Would the private Mrs. Kennedy have countenanced this fuss? You bet. She was no more prone to paying taxes than most people on Fifth Avenue. She would have been bemused to see so many ordinary things fetch such extraordinary prices. She would have smiled or perhaps even be stunned when three pillows worth $50 sold for $23,500.
The Kennedys, for some, are America's last royal family. They had style, grace and charm. They reigned in the trouble-free era before the old cities exploded, before Vietnam, before Watergate. They presided over the country when people trusted their government and, believe it or not, members of Congress were admired. Especially after his martyr death in Dallas, President Kennedy became the icon king and his wife the icon queen.
For those bidding in the Sotheby auction houses in New York, Chicago and Los Angeles it was a demonstration of some of the incredible wealth stored away in America.
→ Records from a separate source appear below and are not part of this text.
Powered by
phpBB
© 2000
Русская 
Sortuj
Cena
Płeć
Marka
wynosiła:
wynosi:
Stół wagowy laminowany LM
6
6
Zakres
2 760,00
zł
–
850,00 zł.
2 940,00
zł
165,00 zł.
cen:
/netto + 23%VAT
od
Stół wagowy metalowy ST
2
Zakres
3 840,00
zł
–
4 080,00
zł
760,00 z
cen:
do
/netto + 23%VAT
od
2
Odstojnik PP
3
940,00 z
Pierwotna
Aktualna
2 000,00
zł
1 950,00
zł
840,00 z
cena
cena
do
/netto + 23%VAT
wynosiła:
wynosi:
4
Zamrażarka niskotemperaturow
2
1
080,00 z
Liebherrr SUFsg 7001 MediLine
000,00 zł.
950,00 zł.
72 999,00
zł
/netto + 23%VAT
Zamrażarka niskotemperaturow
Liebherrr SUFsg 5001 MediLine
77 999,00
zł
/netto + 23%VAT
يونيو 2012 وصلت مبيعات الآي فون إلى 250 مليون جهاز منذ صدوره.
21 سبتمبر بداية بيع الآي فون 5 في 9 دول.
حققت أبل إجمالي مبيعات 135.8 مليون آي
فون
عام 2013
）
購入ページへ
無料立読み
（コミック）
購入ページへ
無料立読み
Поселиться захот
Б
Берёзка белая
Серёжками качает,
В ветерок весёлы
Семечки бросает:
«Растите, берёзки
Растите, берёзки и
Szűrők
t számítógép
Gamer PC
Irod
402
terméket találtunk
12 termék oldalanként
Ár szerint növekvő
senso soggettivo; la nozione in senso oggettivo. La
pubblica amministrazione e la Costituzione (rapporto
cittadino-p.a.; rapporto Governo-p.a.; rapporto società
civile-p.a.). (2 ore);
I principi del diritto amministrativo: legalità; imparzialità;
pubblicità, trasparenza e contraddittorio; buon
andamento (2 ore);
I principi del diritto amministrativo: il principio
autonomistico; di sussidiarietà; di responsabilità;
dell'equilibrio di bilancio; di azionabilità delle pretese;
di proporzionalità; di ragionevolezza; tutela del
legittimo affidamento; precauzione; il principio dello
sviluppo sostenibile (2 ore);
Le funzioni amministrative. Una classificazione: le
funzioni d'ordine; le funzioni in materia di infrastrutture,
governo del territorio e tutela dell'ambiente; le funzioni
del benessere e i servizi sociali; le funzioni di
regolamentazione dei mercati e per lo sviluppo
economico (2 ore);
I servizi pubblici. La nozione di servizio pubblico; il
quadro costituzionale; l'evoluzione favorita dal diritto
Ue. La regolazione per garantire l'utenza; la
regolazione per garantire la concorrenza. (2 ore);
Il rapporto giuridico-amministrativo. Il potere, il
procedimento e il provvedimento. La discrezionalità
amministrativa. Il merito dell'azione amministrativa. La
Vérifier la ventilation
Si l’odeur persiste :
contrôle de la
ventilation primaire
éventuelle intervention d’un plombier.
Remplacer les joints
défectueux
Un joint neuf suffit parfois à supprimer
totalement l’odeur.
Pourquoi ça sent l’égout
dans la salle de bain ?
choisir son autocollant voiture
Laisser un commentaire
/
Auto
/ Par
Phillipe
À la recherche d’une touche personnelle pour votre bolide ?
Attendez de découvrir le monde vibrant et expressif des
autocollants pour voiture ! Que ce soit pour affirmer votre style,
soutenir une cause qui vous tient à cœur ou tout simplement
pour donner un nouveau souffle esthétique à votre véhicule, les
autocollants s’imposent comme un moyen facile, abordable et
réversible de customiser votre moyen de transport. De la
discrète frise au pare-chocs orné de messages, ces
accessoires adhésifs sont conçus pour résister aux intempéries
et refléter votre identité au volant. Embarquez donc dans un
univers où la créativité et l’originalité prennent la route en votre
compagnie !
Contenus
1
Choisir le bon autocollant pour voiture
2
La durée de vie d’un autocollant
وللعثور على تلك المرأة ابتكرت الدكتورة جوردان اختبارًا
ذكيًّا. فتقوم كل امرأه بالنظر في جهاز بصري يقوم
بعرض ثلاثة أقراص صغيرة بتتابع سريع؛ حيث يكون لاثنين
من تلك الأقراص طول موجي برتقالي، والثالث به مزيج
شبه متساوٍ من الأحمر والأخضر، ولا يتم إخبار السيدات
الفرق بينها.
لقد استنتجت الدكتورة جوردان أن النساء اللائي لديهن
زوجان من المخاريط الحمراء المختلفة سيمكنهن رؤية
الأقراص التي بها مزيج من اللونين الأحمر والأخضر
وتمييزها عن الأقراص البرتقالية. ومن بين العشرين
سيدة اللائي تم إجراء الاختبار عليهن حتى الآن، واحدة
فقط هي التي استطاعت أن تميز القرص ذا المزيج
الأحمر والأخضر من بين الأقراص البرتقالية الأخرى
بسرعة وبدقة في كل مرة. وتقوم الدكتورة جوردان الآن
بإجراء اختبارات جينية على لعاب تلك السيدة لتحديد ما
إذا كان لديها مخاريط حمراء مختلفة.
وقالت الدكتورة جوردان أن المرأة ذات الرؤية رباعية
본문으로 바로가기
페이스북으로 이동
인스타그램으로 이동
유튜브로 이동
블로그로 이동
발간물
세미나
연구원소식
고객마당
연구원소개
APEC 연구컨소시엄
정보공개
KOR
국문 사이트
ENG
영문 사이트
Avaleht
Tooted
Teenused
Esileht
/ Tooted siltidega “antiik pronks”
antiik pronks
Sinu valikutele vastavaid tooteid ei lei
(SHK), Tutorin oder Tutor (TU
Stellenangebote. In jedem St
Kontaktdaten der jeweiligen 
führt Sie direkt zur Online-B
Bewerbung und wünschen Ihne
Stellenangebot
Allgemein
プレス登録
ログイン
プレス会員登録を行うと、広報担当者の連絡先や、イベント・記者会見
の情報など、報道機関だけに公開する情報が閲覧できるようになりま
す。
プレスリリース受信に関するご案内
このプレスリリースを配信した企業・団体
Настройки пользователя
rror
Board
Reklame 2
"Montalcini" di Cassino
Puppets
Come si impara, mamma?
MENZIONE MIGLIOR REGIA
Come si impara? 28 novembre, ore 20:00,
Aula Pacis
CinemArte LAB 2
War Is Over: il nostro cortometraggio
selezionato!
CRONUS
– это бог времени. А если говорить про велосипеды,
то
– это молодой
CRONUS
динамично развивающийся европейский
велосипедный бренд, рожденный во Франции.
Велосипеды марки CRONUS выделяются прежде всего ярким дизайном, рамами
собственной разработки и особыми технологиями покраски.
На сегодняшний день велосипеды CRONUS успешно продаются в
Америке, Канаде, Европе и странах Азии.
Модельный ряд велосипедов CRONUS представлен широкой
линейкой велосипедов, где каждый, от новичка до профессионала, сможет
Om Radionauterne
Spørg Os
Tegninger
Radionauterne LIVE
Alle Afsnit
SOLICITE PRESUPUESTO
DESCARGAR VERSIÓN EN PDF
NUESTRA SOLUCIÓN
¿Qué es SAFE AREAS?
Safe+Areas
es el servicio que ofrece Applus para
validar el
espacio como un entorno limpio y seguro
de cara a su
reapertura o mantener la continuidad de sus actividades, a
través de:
Listen to the conservative economists who says that "income tax rates in America are so high as to stifle incentive." Listen to those who assert that the capital gain tax must be eliminated and the minimum wage not increased in order for American business to flourish. Listen to those in Congress who say we must do away with the earned income tax credit for the working poor to get our fiscal house in order.
Listen to all the gibberish and tell them that during the same week as the Sotheby auctions, Donald Trump announced he has sold more than half of the 168 condominiums in his new 52-story Columbus Circle building, sight unseen, with the penthouse still available for $8.4 million. Tell them to buy a Sotheby catalog where the posted prices aggregate $34.5 million for mostly less than memorable items.
Taxes cannot be all that oppressive if people buy multi-million dollar condos sight unseen and if there are standing room only crowds hectically bidding to the moon. There's a lot of incentive left in America -- enough to buy some old golf clubs for $1.16 million.
~Tom Eagleton of St. Louis is a former U.S. senator from Missouri.